Signed, sealed, delivered, direct from Japan.
Image: Alice Levitt
I hate to be the bearer of bad news, but chances are, you've never eaten Kobe beef, no matter how many times you've ordered it. Placing the word "Kobe" on a menu is one of the most common lies told to diners by restaurants. The truth is, the USDA didn't allow for the importation of beef from Japan to the U.S. until 2012.
Now, very small amounts trickle into the nine American restaurants certified by Japan's Kobe Beef Marketing & Distribution Promotion Association. Yes, just nine. And until a few weeks ago, there were eight. B&B Butchers & Restaurant became the latest to serve up the coveted flesh this week after a six-month wait for certification.

Check out the Himalayan salt bricks in the back.
Image: Alice Levitt
Though real-deal Kobe is new to the restaurant, Texas wagyu is not. Many restaurants that claim to serve breeds of wagyu (there are four, the most common of which, at least in Texas, is Akaushi) have unknowingly purchased cuts from animals that were bred from less-than-pure stock.

Chef Tommy Elbashary presents a pair of steaks.
Image: Alice Levitt
B&B owner Benjamin Berg stands behind his wagyu from Gearhart Ranch and ages it in a novel way. After wet-aging for 30 days, steaks are dry-aged for either 28 or 55 days against a wall of 3,000 pounds of Himalayan pink salt bricks. Along with a blue ultraviolet light, the salt helps to eliminate bacteria, but also subtly seasons the meat. Consequently, the 55-day rib eye has hints of the funky, saline ferment of prosciutto.
B&B also serves a Japanese wagyu tenderloin from the Kagoshima Prefecture. It's highly marbled, but lacks the intensely buttery flavor of the Tajima Kobe imported from the Hyogo prefecture.
Just how richly does that intramuscular fat lace through the Kobe? Have a look.

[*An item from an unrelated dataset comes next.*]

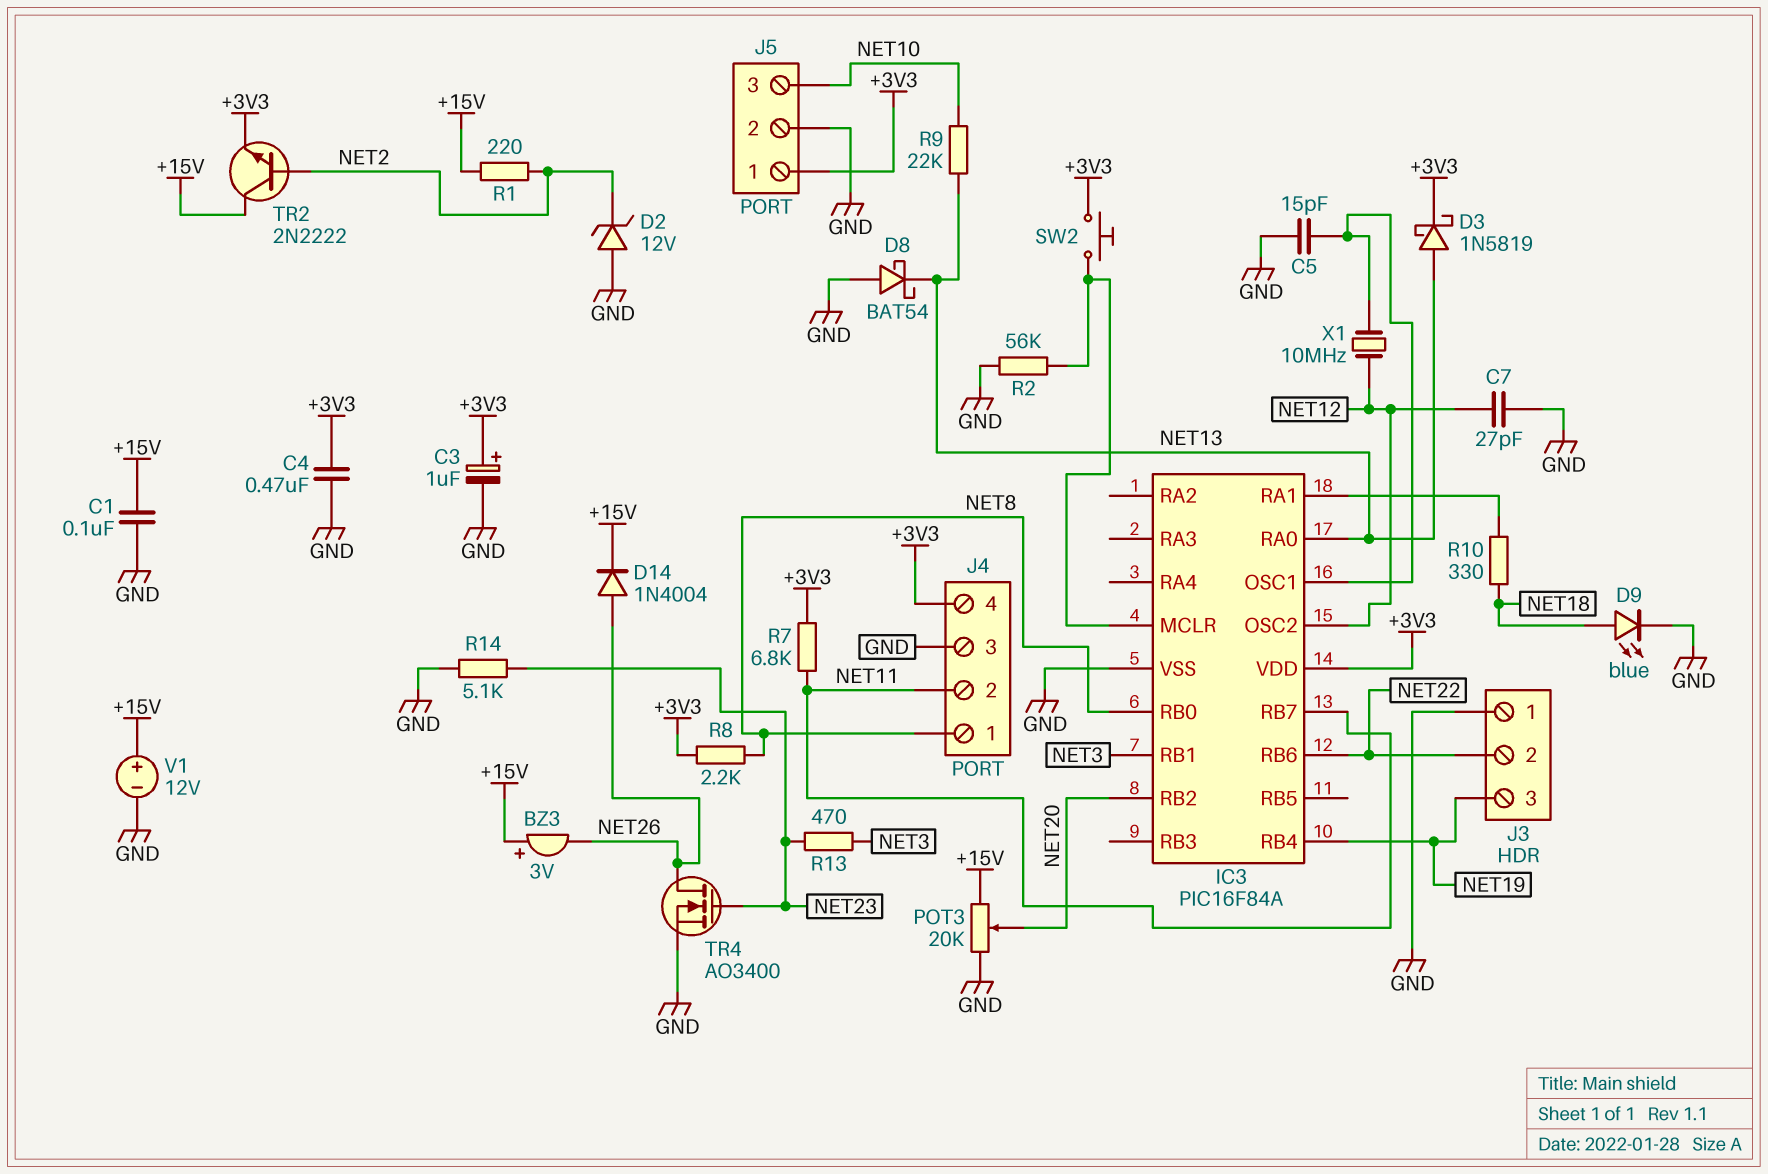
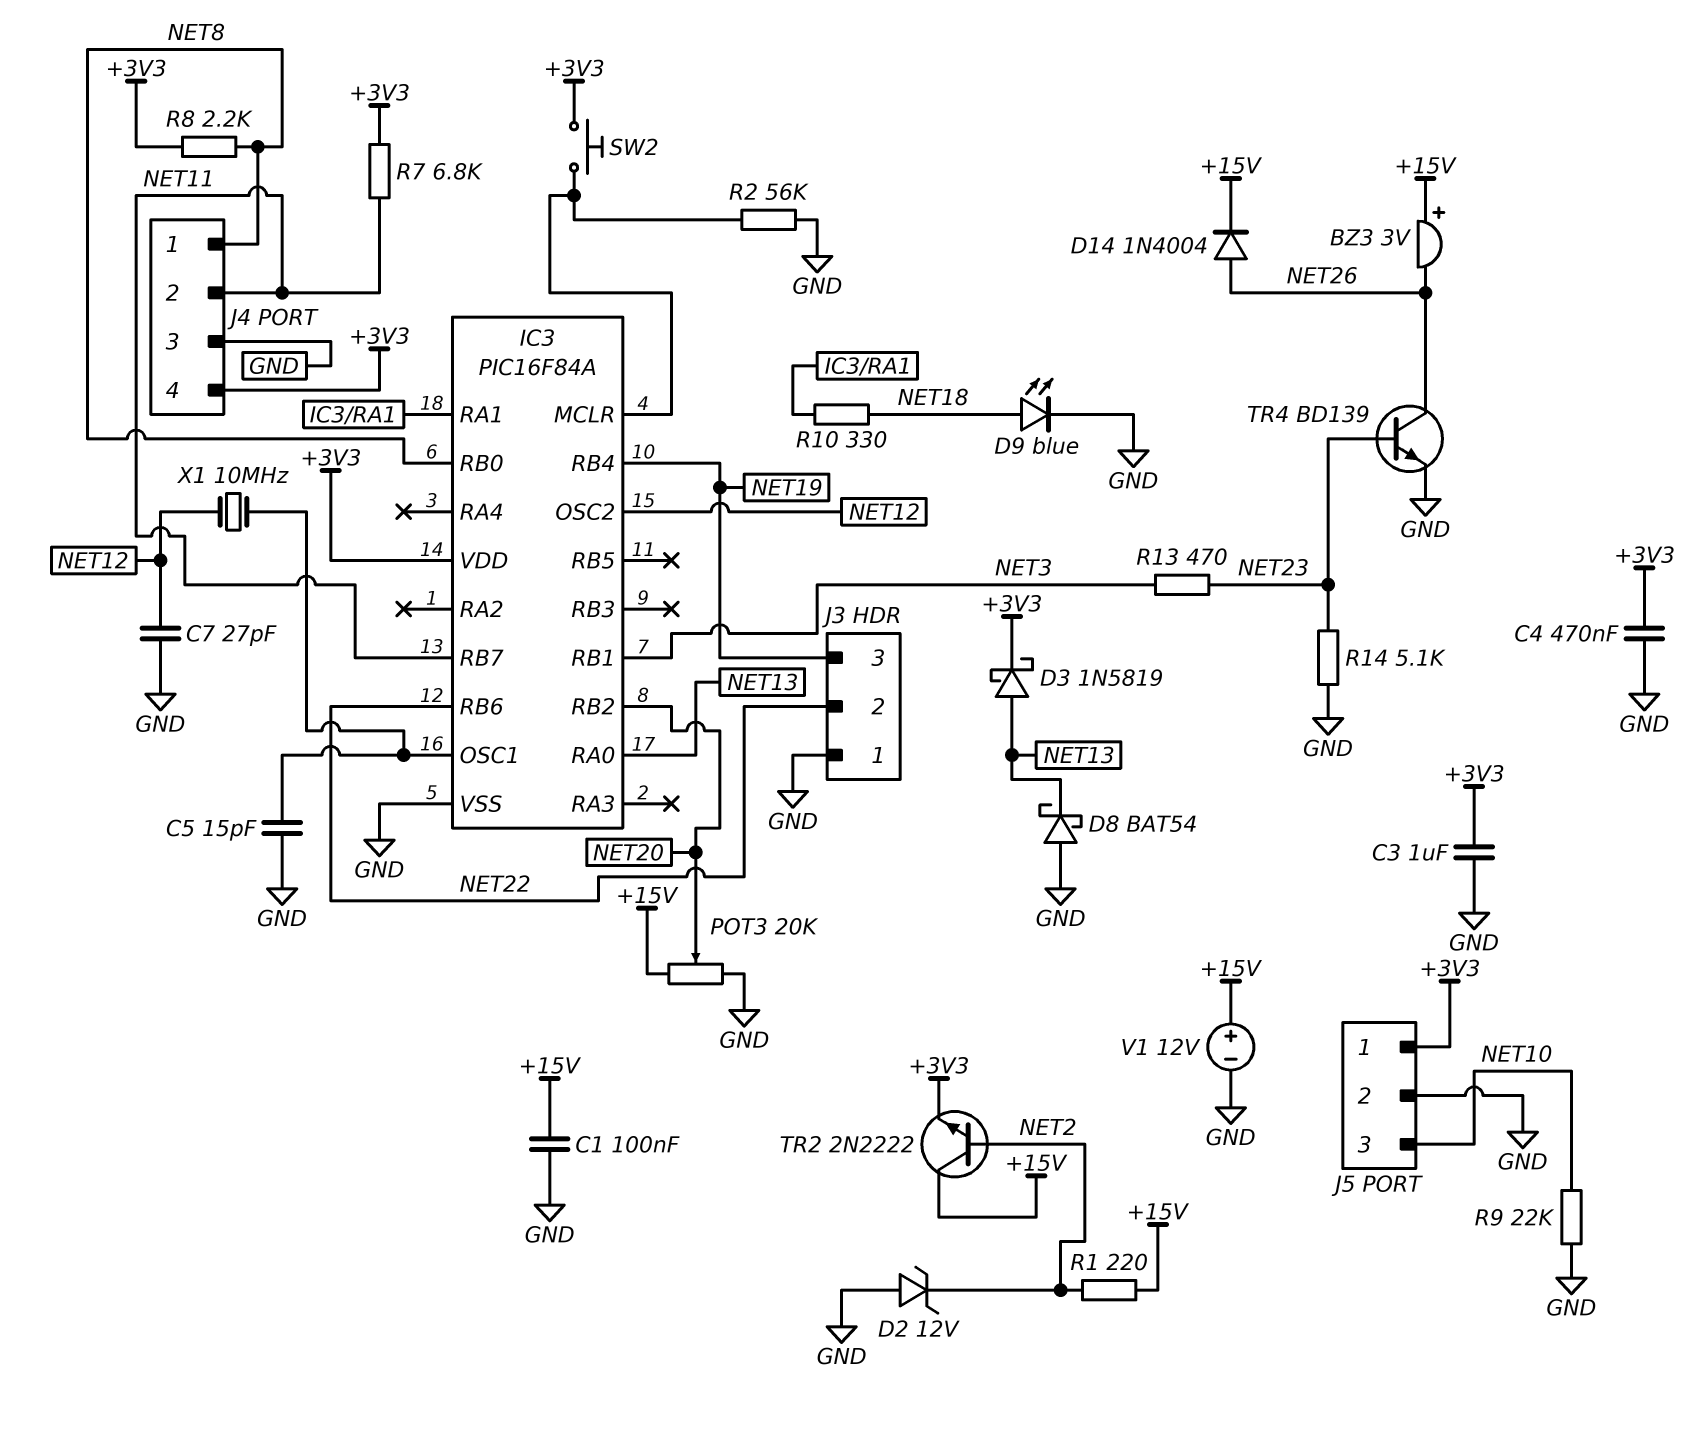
C3: 1uF (plus +3V3, minus GND) -> 1uF (+3V3, GND)
R9: 22k (NET10, NET13) -> 22k (GND, NET10)
TR4: NMOS AO3400 (G NET23, D NET26, S GND) -> NPN BD139 (B NET23, C NET26, E GND)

Four-ounce Kobe ribeye, $220.
Image: Alice Levitt
No knife is required to cut through that bad boy, which is seared in a pan—the restaurant's broiler is too intense for the delicate flesh. Berg says that the steaks will be available when his Japanese supplier is able to send them, so the delicacy will be scarce, but should regularly be on offer. Four ounces retails for $220, whether the cut is a filet mignon, New York strip, rib eye or spinalis dorsi, better known as rib cap or butcher's butter.
Four ounces may seem small, but the richness of the meat means it shouldn't be compared to the weight of a slab of prime Angus. And four ounces is likely enough to create an addiction, especially when served with vegetables cooked in that luscious, lustrous tallow.